Complete the following:
A) In the notes on Republic Book Five, substitute "flawed cities" for "defective cities" throughout the passage between "Introduction  (449a-450c)" and "approach to politics.", inclusive, and write out the result.
B) Rewrite the lines of all the records as a single numbered list, omitting any blank lines.

Source extract:
Republic 5 (449a-471c)

Plato's Radical Politics

 


Contents:


Introduction  (449a-450c)

  • Book Five represents something of a digression---albeit an important one---in the argument of the Republic.  

    • At the end of  Book Four, Socrates was in the midst of discussing the four types of defective cities, when he is challenged by Polemarchus to explain what he meant when he said that the guardians will hold women and children in common.

  • The discussion of defective cities will be put off until Book Eight.  Book Five, then, returns to the question of the lifestyle of the guardians, developing Plato's own radical approach to politics.

    • What we will discover in this book is that Plato takes very seriously the idea that the Guardians will hold everything in common.

    • It should be noted that Plato's communalism concerns only the Guardians, and not to rest of the populations.  Plato believes that unity of the city can only be assured if the Guardians, who control the city, are themselves united (465b).

 The Equality of Women  (450c-457b)

  • Women, Socrates argues, are equal to men in all ways except in strength.  They should therefore have the same responsibilities as men.  If they are to share the responsibilities of being Guardians, then they will need the same type of education and training as male Guardians (451d).

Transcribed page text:
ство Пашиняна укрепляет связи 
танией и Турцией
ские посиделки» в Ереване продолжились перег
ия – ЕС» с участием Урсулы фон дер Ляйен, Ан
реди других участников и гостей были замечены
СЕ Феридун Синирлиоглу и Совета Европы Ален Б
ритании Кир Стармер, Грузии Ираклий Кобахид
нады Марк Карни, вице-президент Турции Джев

Your responses:
A)
Introduction  (449a-450c)

  • Book Five represents something of a digression---albeit an important one---in the argument of the Republic.  

    • At the end of  Book Four, Socrates was in the midst of discussing the four types of flawed cities, when he is challenged by Polemarchus to explain what he meant when he said that the guardians will hold women and children in common.

  • The discussion of flawed cities will be put off until Book Eight.  Book Five, then, returns to the question of the lifestyle of the guardians, developing Plato's own radical approach to politics.

B)
1. ство Пашиняна укрепляет связи 
2. танией и Турцией
3. ские посиделки» в Ереване продолжились перег
4. ия – ЕС» с участием Урсулы фон дер Ляйен, Ан
5. реди других участников и гостей были замечены
6. СЕ Феридун Синирлиоглу и Совета Европы Ален Б
7. ритании Кир Стармер, Грузии Ираклий Кобахид
8. нады Марк Карни, вице-президент Турции Джев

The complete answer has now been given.